On August 11, 2023, Fidelity National Information Services, Inc. (“FIS Global”) filed a notice of data breach with the Attorney General of Maine after discovering that a vulnerability in the MOVEit file transfer program used by FIS Global compromised consumer information. Based on the available information, an unauthorized party was able to access consumers’ sensitive information, which includes their names and Social Security numbers. In the near future, victims affected by the breach should receive data breach notification letters explaining the incident and what data types were affected.

If you received a data breach notification discussing the MOVEit / Fidelity National Information Services, Inc. data breach, it is essential you understand what is at risk and what you can do about it. So far, FIS Global has confirmed that customers of Umpqua Bank, Valley Bank, and Sound Community Bank were affected by this incident. A data breach lawyer can help you learn more about how to protect yourself from becoming a victim of fraud or identity theft as well as discuss your legal options following the Fidelity National Information Services data breach. For more information, please see our recent piece on the topic here.

What Caused the Fidelity National Information Services Breach?

FIS Global is a business that provides certain services to financial institutions. In order to perform these services, FIS Global is given information from banks. This is how FIS Global ended up with consumer information, even though most consumers may not have heard of the company.

The FIS Global data breach was only recently announced, and more information is expected in the near future. However, the filing with the Attorney General of Maine discussing the impact on Umpqua Bank provides some important information on what led up to the breach. According to this source, on May 31, 2023, Progress Software, the company responsible for developing MOVEit, announced a previously unknown vulnerability in the program. In response, FIS Global suspended its use of MOVEit until it installed all available patches to eliminate the vulnerability. FIS Global also launched an investigation into the incident.

On June 21, 2023, FIS Global informed its bank clients that certain files containing confidential consumer information may have been accessed by an unauthorized party. After learning that sensitive consumer data was potentially compromised, Fidelity National Information Services passed on the files to the various banks for their review. While the breached information varies depending on the individual, it may include your name and Social Security number.

In July and August, the banks impacted by the MOVEit / FIS Global data breach began sending out data breach letters to those customers whose information was compromised. These letters should provide victims with a list of what information belonging to them was compromised.

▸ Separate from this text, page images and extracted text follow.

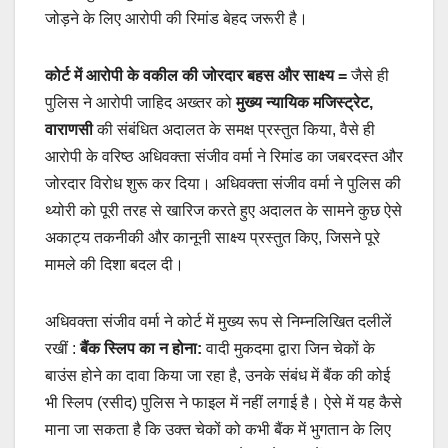
जोड़ने के लिए आरोपी की रिमांड बेहद जरूरी है।
कोर्ट में आरोपी के वकील की जोरदार बहस और साक्ष्य =
जैसे ही
पुलिस ने आरोपी जाहिद अख्तर को
मुख्य न्यायिक मजिस्ट्रेट,
वाराणसी
की संबंधित अदालत के समक्ष प्रस्तुत किया, वैसे ही
आरोपी के वरिष्ठ अधिवक्ता संजीव वर्मा ने रिमांड का जबरदस्त और
जोरदार विरोध शुरू कर दिया। अधिवक्ता संजीव वर्मा ने पुलिस की
थ्योरी को पूरी तरह से खारिज करते हुए अदालत के सामने कुछ ऐसे
अकाट्य तकनीकी और कानूनी साक्ष्य प्रस्तुत किए, जिसने पूरे
मामले की दिशा बदल दी।
अधिवक्ता संजीव वर्मा ने कोर्ट में मुख्य रूप से निम्नलिखित दलीलें
रखीं :
बैंक स्लिप का न होना:
वादी मुकदमा द्वारा जिन चेकों के
बाउंस होने का दावा किया जा रहा है, उनके संबंध में बैंक की कोई
भी स्लिप (रसीद) पुलिस ने फाइल में नहीं लगाई है। ऐसे में यह कैसे
माना जा सकता है कि उक्त चेकों को कभी बैंक में भुगतान के लिए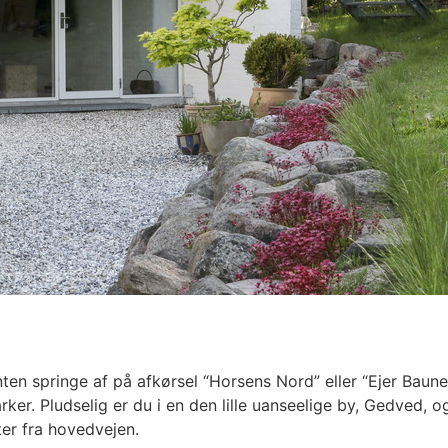
e
n springe af på afkørsel “Horsens Nord” eller “Ejer Baune
er. Pludselig er du i en den lille uanseelige by, Gedved, 
ter fra hovedvejen.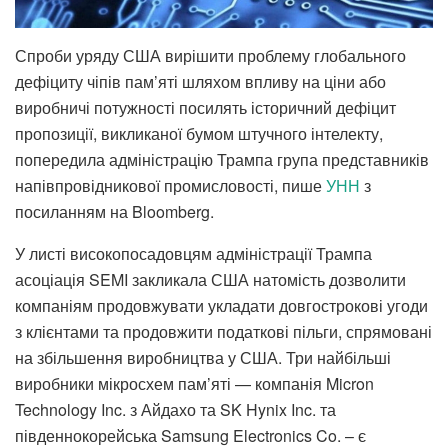
Спроби уряду США вирішити проблему глобального
дефіциту чіпів пам’яті шляхом впливу на ціни або
виробничі потужності посилять історичний дефіцит
пропозиції, викликаної бумом штучного інтелекту,
попередила адміністрацію Трампа група представників
напівпровідникової промисловості, пише
УНН
з
посиланням на Bloomberg.
У листі високопосадовцям адміністрації Трампа
асоціація SEMI закликала США натомість дозволити
компаніям продовжувати укладати довгострокові угоди
з клієнтами та продовжити податкові пільги, спрямовані
на збільшення виробництва у США. Три найбільші
виробники мікросхем пам’яті — компанія Micron
Technology Inc. з Айдахо та SK Hynix Inc. та
південнокорейська Samsung Electronics Co. – є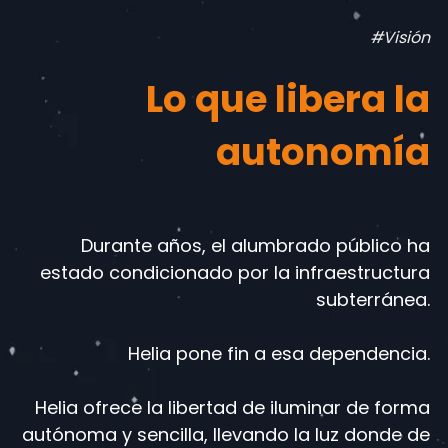
#Visión
Lo que libera la
autonomía
Durante años, el alumbrado público ha
estado condicionado por la infraestructura
subterránea.
Helia pone fin a esa dependencia.
Helia ofrece la libertad de iluminar de forma
autónoma y sencilla, llevando la luz donde de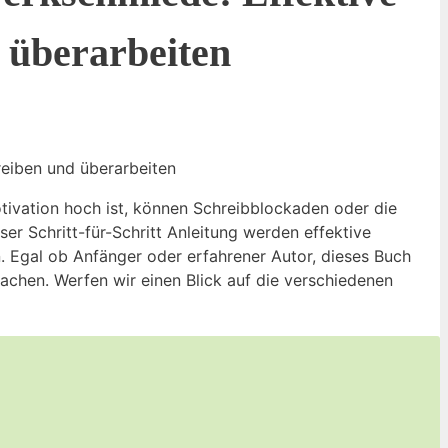
 überarbeiten
reiben und überarbeiten
otivation hoch ist, können Schreibblockaden oder die
er Schritt-für-Schritt Anleitung werden effektive
. Egal ob Anfänger oder erfahrener Autor, dieses Buch
achen. Werfen wir einen Blick auf die verschiedenen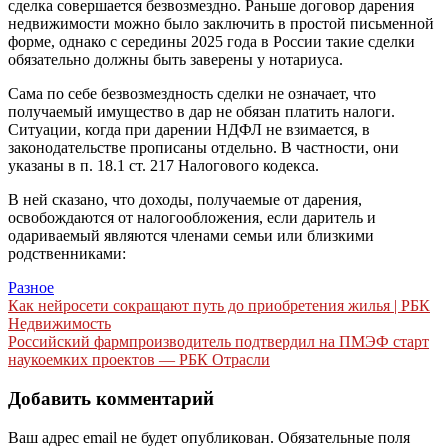
сделка совершается безвозмездно. Раньше договор дарения
недвижимости можно было заключить в простой письменной
форме, однако с середины 2025 года в России такие сделки
обязательно должны быть заверены у нотариуса.
Сама по себе безвозмездность сделки не означает, что
получаемый имущество в дар не обязан платить налоги.
Ситуации, когда при дарении НДФЛ не взимается, в
законодательстве прописаны отдельно. В частности, они
указаны в п. 18.1 ст. 217 Налогового кодекса.
В ней сказано, что доходы, получаемые от дарения,
освобождаются от налогообложения, если даритель и
одариваемый являются членами семьи или близкими
родственниками:
Разное
Навигация
Как нейросети сокращают путь до приобретения жилья | РБК
Недвижимость
по
Российский фармпроизводитель подтвердил на ПМЭФ старт
записям
наукоемких проектов — РБК Отрасли
Добавить комментарий
Ваш адрес email не будет опубликован.
Обязательные поля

Please note that this incident involved unauthorized access to information in FIS Global’s possession, which occurred due to a vulnerability in MOVEit. There is no indication that hackers were able to access FIS Global’s system. And, at no point were hackers able to access the IT systems of Umpqua Bank, Valley Bank, or Sound Community Bank.

More Information About Fidelity National Information Services, Inc.

Founded in 1968 and based in Jacksonville, Florida, Fidelity National Information Services, Inc. is a company that specializes in credit card and transaction processing for banks. FIS Global serves 220,000 customers around the world, processing more than $40 trillion in transactions each year. Fidelity National Information Services employs more than 69,000 people and generates approximately $14.5 billion in annual revenue.